◆ Task details
Each line from the one with "right knee: (742, 531)" through the last line of the records must be output exactly, both ends included.

Stored records
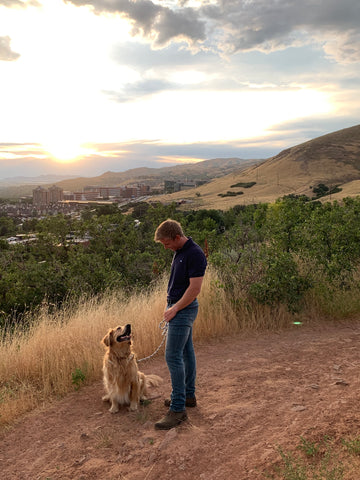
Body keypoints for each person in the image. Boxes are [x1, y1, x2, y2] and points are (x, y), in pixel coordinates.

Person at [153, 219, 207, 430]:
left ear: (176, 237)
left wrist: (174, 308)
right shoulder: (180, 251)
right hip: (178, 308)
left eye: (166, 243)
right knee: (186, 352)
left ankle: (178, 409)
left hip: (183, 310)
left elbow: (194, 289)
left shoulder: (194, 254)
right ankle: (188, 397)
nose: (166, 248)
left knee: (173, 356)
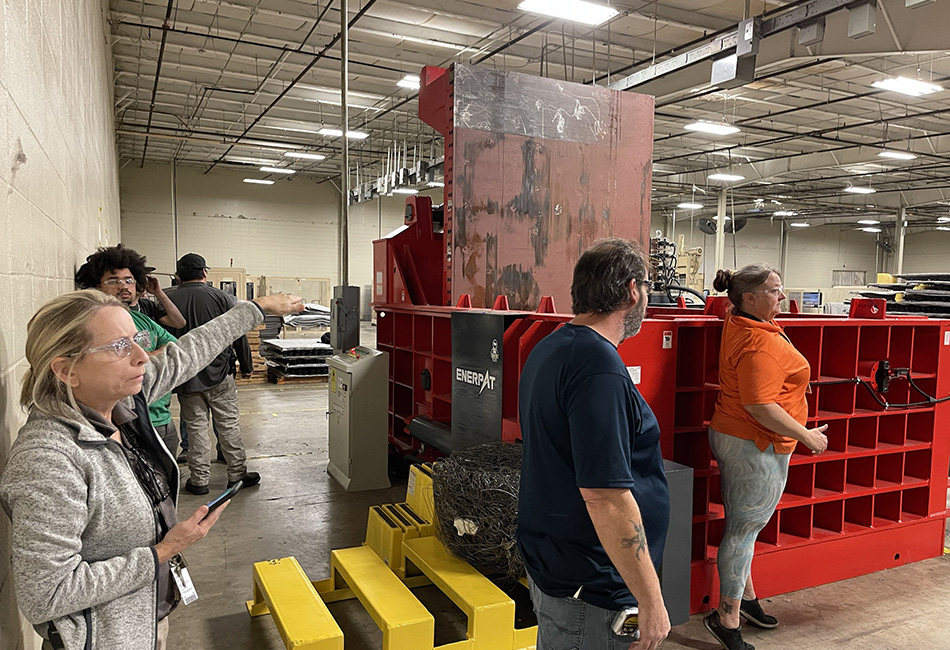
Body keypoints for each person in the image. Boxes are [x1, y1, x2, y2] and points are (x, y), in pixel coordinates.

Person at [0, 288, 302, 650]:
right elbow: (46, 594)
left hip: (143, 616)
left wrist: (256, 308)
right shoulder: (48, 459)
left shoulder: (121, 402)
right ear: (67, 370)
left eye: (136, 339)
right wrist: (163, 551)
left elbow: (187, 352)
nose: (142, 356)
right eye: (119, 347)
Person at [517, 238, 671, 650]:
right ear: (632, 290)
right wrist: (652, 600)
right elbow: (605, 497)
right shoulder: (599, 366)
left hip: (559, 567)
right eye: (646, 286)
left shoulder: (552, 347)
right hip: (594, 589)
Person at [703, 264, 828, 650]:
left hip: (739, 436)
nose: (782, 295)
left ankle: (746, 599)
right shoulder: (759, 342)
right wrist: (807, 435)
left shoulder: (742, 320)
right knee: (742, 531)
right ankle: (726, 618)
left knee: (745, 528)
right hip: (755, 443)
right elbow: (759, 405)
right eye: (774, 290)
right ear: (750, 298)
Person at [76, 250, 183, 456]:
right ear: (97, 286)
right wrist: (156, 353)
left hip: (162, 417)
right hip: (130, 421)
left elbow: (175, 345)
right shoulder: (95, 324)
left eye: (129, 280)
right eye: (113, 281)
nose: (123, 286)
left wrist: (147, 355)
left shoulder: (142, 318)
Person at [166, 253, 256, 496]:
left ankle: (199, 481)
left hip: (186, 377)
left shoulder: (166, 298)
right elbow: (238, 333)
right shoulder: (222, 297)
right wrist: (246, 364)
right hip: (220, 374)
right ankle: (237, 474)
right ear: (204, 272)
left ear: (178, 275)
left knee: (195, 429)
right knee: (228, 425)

◆ Problem solution
right knee: (742, 531)
right ankle: (726, 618)
left knee: (745, 528)
right hip: (755, 443)
right elbow: (759, 405)
right eye: (774, 290)
right ear: (750, 298)
Person at [76, 250, 183, 456]:
right ear: (97, 286)
right wrist: (156, 353)
left hip: (162, 417)
right hip: (130, 421)
left elbow: (175, 345)
right shoulder: (95, 324)
left eye: (129, 280)
right eye: (113, 281)
nose: (123, 286)
left wrist: (147, 355)
left shoulder: (142, 318)
Person at [166, 253, 256, 496]:
left ankle: (199, 481)
left hip: (186, 377)
left shoulder: (166, 298)
right elbow: (238, 333)
right shoulder: (222, 297)
right wrist: (246, 364)
right hip: (220, 374)
right ankle: (237, 474)
right ear: (204, 272)
left ear: (178, 275)
left knee: (195, 429)
right knee: (228, 425)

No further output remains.